Invalidate list

Invalidate list

Old forum URL: forums.lhotka.net/forums/t/10060.aspx


vijay posted on Friday, February 11, 2011

CSLA 3.5/SQL Server 2005/.Net 3.5

Hello,

I am using CSLA NameValueListBase object to store values, used to populate drop down list. If user changes list value using my application i can invalidate this list, so next access to NVL will go to SQL Server to populate the list.

There is a server process running and updates the table data, and application is not aware that data has changed. How do i invalidate my NVL in this scenario.

Thanks

JonnyBee replied on Friday, February 11, 2011

Hi,

1. Cache only for a certain time period (timespan) - then reload data.
    Ex store the timestamp in static variable with the list and check for expiry in static factory method.

2. If this is not sufficient then remove cache - always load data from database.

I'd prefer to keep the cache/nocache code in the NVL - the client (or UI) using the list should not be bothered with this.

 

ajj3085 replied on Saturday, February 12, 2011

Basically what Jonny said.

I personally though used to have the BO do the caching, but I've found when I reuse the BOs in another application often the caching requirements are different.

For example take an Ad that's both on a public site and available for viewing in a preview tool.  The previewer tool wants to always see the current data (to verify if the mistakes have been corrected, for example).  However the public site should cache the Ad.  Mostly its unchanged, so you want caching, not always hit the database.

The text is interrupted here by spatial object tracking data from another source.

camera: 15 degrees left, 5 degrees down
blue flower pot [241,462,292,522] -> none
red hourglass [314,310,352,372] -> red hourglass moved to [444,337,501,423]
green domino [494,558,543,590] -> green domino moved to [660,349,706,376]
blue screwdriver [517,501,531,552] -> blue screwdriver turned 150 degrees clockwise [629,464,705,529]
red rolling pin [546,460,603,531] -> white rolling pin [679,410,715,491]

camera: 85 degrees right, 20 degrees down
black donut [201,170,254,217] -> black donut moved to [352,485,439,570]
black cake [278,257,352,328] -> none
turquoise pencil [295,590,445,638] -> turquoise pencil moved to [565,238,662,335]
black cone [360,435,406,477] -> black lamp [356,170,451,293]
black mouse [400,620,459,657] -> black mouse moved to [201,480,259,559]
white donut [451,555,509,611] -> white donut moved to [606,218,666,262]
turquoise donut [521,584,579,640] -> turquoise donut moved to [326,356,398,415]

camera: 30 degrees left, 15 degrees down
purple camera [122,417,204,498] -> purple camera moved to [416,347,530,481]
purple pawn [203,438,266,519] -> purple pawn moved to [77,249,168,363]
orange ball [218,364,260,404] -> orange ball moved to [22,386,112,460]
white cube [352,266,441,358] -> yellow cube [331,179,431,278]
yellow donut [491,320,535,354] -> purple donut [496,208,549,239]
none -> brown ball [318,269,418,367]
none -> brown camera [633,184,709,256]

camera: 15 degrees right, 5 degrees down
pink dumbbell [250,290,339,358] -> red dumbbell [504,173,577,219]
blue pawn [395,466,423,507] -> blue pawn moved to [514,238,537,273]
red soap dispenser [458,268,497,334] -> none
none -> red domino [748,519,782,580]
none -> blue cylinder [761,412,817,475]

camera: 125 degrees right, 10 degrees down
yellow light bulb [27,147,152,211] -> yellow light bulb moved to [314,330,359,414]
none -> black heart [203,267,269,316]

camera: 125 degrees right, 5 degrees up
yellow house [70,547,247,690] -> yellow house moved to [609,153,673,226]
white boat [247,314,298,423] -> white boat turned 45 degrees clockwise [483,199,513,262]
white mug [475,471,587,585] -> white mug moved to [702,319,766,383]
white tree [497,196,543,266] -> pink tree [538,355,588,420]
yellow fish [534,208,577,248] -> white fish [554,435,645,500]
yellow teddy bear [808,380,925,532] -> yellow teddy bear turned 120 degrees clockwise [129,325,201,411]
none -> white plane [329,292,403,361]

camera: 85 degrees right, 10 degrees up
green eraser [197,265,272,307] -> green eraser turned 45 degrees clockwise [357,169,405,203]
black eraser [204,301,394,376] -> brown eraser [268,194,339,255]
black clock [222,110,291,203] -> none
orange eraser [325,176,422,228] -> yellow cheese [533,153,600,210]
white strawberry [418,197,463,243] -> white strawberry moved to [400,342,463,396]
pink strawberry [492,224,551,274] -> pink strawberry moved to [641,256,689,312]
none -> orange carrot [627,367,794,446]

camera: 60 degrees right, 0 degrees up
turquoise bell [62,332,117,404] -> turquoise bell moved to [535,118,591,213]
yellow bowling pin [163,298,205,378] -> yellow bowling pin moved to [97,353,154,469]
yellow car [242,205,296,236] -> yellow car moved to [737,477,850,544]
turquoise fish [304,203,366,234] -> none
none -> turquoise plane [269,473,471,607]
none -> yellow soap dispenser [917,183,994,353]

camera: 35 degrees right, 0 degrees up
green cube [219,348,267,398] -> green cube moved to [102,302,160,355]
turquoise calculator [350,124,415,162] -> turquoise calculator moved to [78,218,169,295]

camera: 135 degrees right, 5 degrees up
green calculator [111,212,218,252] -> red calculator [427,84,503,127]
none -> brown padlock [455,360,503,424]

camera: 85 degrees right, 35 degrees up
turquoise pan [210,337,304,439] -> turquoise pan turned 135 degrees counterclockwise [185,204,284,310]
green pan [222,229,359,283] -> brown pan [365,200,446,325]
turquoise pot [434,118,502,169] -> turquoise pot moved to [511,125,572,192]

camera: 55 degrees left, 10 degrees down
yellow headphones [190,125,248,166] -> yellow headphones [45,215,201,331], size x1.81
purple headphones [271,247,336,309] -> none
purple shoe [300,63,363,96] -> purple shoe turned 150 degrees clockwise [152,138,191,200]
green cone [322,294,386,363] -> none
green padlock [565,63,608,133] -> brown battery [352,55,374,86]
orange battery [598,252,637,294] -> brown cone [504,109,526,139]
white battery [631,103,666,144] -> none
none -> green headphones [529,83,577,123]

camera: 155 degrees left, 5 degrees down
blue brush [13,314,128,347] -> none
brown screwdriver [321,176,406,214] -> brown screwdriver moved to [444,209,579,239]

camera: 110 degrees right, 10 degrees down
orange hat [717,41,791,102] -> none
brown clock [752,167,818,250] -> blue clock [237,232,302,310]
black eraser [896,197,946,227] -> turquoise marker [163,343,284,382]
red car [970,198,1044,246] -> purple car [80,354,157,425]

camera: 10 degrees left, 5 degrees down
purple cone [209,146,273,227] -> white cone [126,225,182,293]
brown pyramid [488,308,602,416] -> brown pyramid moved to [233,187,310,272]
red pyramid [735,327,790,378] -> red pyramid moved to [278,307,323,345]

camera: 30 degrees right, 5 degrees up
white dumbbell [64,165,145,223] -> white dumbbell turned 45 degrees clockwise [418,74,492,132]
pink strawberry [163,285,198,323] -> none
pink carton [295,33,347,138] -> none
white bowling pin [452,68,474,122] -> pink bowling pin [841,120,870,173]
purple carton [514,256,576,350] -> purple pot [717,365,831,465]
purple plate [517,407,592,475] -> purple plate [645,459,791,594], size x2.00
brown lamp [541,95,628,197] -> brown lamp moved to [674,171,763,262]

JonnyBee replied on Saturday, February 12, 2011

Hi,

And for the preview tool you _could_ always call InvalidateCache first to make sure you get a fresh reload or create separate factory method for direct access that just calls InvalidateCache and Get...

ajj3085 replied on Saturday, February 12, 2011

If it something like a memcache server you're using to cache, that would invalidate the cache for the public site as well.   Personally both seem to be less maintainable than simply having the application worry about whether it wants caching or not.

Whether you cache or not is not a business decision at all; its a technical decision developers make based on the needs of the particular application.  The business layer is fine for business requirements, but the business directly care about caching.  They care about either high performance or accurate data.